Sempre que perguntado por que não doava ou emprestava seus livros para outros desfrutarem, ele respondia que já havia feito doações. Mas ao constatar que suas valiosas obras estavam sendo desconsideradas ou tratadas como itens insignificantes, decidiu cessar essa prática. Observou que quando emprestava seus livros, as pessoas se apropriavam deles sem demonstrar o devido respeito e apreciação, o que o desmotivou a continuar com essa iniciativa.

José possuía uma coleção notável de DVDs de filmes. Ele percebeu que o filme Cinema Paradiso, que ganhou vários prêmios e o Oscar de Melhor Filme Internacional em 1990, não estava corretamente organizado na sua prateleira. Pegou o DVD, colocou-o no aparelho, ligou a TV e o som. Acomodado em sua poltrona, iniciou sua sessão de "Revendo os Clássicos".
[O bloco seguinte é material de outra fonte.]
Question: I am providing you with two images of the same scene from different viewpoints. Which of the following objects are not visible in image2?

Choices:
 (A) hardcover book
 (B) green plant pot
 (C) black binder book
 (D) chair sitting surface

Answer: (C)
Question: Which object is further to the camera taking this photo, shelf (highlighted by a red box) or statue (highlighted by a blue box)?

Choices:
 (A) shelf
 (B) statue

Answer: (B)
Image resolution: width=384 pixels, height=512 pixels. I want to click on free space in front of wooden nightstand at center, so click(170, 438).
O filme se desenrola no cenário pós-Segunda Guerra Mundial, numa pitoresca cidade siciliana na Itália. O jovem Toto, encantado pelo cinema local, estabelece uma conexão profunda com Alfredo, o projecionista. Essa amizade permite que Toto adquira um vasto conhecimento sobre a arte cinematográfica. Já adulto e cineasta de sucesso, Toto revisita as memórias de sua infância e, ao retornar à cidade, descobre o falecimento de seu velho amigo.

Depois de assistir ao filme "Cinema Paradiso", José foi inundado por memórias nostálgicas de sua infância. Ele recordou sua primeira experiência cinematográfica no Cinema Nossa Senhora Aparecida, com o filme "O Dólar Furado", numa tranquila tarde de domingo acompanhado por seus amigos da escola.
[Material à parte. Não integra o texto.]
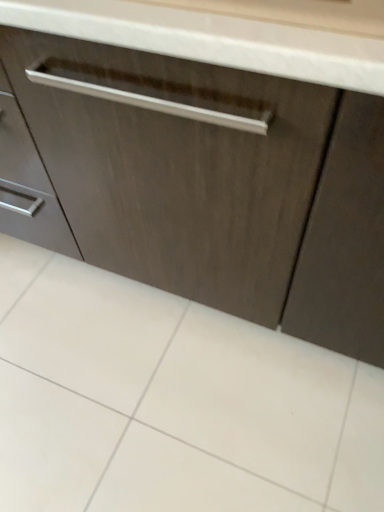
Find the location of a particular element. This screenshot has width=384, height=512. matte wood cabinet at center is located at coordinates (218, 185).

Image resolution: width=384 pixels, height=512 pixels. Describe the element at coordinates (218, 185) in the screenshot. I see `matte wood cabinet at center` at that location.

Measure the distance between point (354,203) and camera.

Point (354,203) is 27.05 inches from camera.

Measure the distance between matte wood cabinet at center and camera.

A distance of 21.55 inches exists between matte wood cabinet at center and camera.

Where is `matte wood cabinet at center`? matte wood cabinet at center is located at coordinates (218, 185).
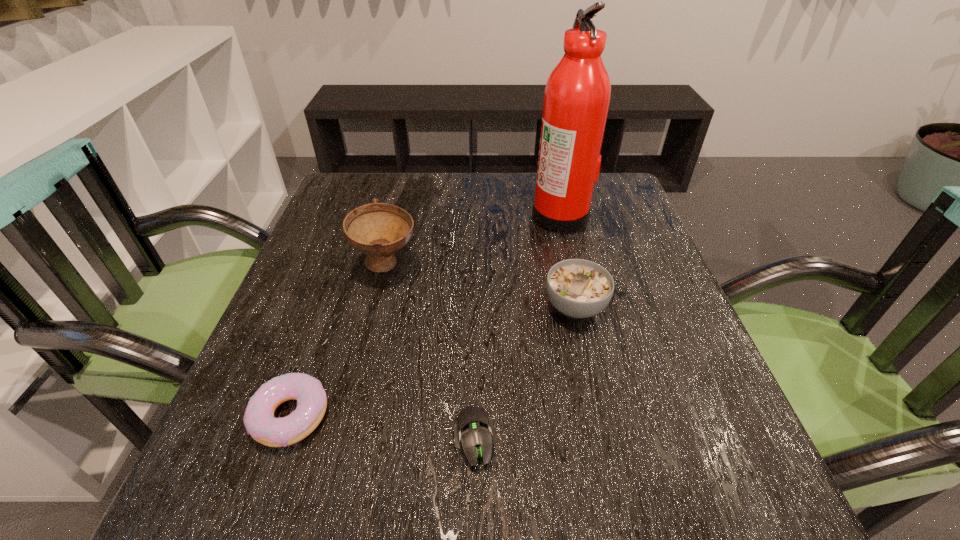
Find the location of a particular element. blank region between the second shortest object and the left soup bowl is located at coordinates tap(338, 340).

What are the coordinates of `vacant space that is in between the tallest object and the left soup bowl` in the screenshot? It's located at (473, 240).

The image size is (960, 540). In order to click on vacant area between the farthest object and the computer mouse in this screenshot , I will do `click(517, 327)`.

You are a GUI agent. You are given a task and a screenshot of the screen. Output one action in this format:
    pyautogui.click(x=<x>, y=<y>)
    Task: Click on the unoccupied area between the fire extinguisher and the taller soup bowl
    The height and width of the screenshot is (540, 960).
    Given the screenshot: What is the action you would take?
    pyautogui.click(x=473, y=240)

Locate an element on the screen. The width and height of the screenshot is (960, 540). empty space that is in between the left soup bowl and the farthest object is located at coordinates (473, 240).

Image resolution: width=960 pixels, height=540 pixels. I want to click on vacant space that is in between the shortest object and the right soup bowl, so click(x=525, y=373).

At what (x,y) coordinates should I click in order to perform the action: click on unoccupied position between the shortest object and the fourth tallest object. Please return your answer as a coordinate pair (x, y). The height and width of the screenshot is (540, 960). Looking at the image, I should click on (383, 428).

Locate an element on the screen. This screenshot has width=960, height=540. free space between the fire extinguisher and the second tallest object is located at coordinates (473, 240).

Locate which object is the fourth closest to the farthest object. Please provide its 2D coordinates. Your answer should be formatted as a tuple, i.e. [(x, y)], where the tuple contains the x and y coordinates of a point satisfying the conditions above.

[(260, 423)]

You are a GUI agent. You are given a task and a screenshot of the screen. Output one action in this format:
    pyautogui.click(x=<x>, y=<y>)
    Task: Click on the object that stands as the closest to the shorter soup bowl
    This screenshot has width=960, height=540.
    Given the screenshot: What is the action you would take?
    pyautogui.click(x=578, y=91)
As poltronas, feitas de madeira, eram simples, mas confortáveis. Antes do filme começar, eles costumavam se divertir procurando palavras nos anúncios classificados das empresas locais que cobriam a tela de projeção, uma cortina recheada de publicidade, com mais propagandas do que em um macacão de piloto de Fórmula 1.

O filme "O Dólar Furado" conta a história de Giuliano Gemma, um soldado que retorna da guerra apenas para se encontrar em outra batalha em casa. Desconhecido por ele, seu irmão havia se transformado em um notório pistoleiro conhecido como Black Jack, que enfrentava os criminosos locais.
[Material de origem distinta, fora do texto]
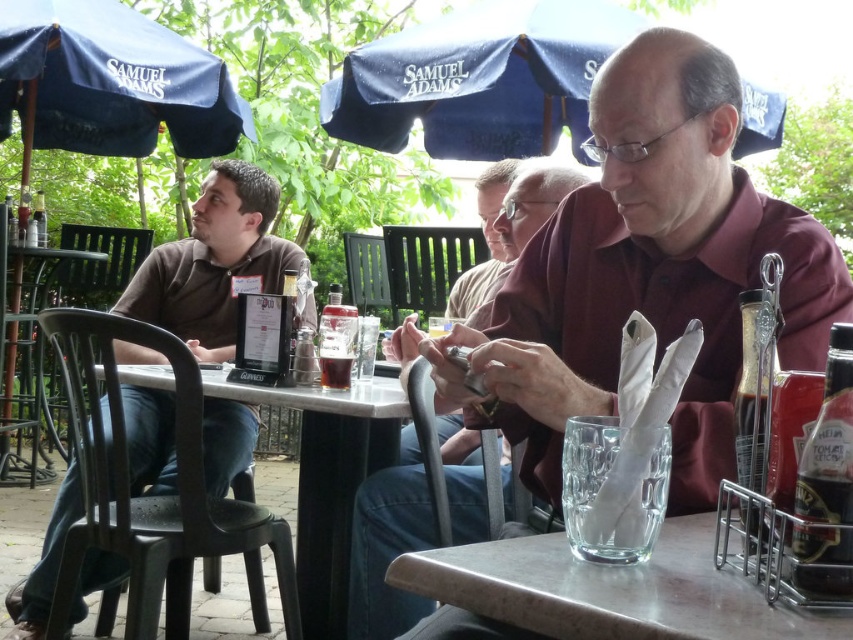
From the picture: You are a waiter at the Samuel Adams pub. You need to place a new drink order on the table for a customer. Where should you place it relative to the clear glass water at lower center and the white plastic table at center?

The clear glass water at lower center is above the white plastic table at center, so you should place the new drink order next to the clear glass water at lower center on the white plastic table at center to ensure it is on the table surface.

You are standing in a pub and want to place a 5 feet long object on the white plastic table at center. Can you do that?

The white plastic table at center and viewer are 4.80 feet apart. The distance between you and the table is less than the length of the object, so placing a 5 feet long object on the white plastic table at center may not be feasible due to space constraints.

You are a photographer setting up a shot of the white plastic table at center and the black plastic chair at left. Which object should you frame first if you want to capture both in a single shot without cropping?

The white plastic table at center is smaller than the black plastic chair at left, so you should frame the larger object first, which is the black plastic chair at left, to ensure both fit in the shot.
Assim como no filme "Cinema Paradiso", onde o personagem Toto quando adulto retorna à sua cidade natal, José também faz uma jornada de volta, desta vez para o Cinema Nossa Senhora Aparecida, no bairro do Jaçanã. Contudo, ao chegar, ele se depara com uma surpresa. O cinema, outrora batizado em homenagem a uma santa padroeira, havia se transformado em uma igreja de verdade. A confeitaria Sintra, situada ao lado do cinema - local onde José e seus amigos da escola costumavam saborear uma bengala de pão com manteiga, cortada em pedaços proporcionais ao número de crianças presentes e degustar a bebida Tubaína, preparada pelo português da padaria após assistirem a um filme - não existe mais. Agora é uma loja

chinesa.

Na encantadora Avenida Jaçanã, decorada com um mosaico de paralelepípedos e local do antigo cinema Nossa Senhora Aparecida, o prefeito mandou arrancar o pavimento. Vieram os homens com suas ferramentas, retiraram as pedras e pintaram todo o caminho de cinza. Que tristeza José sentia!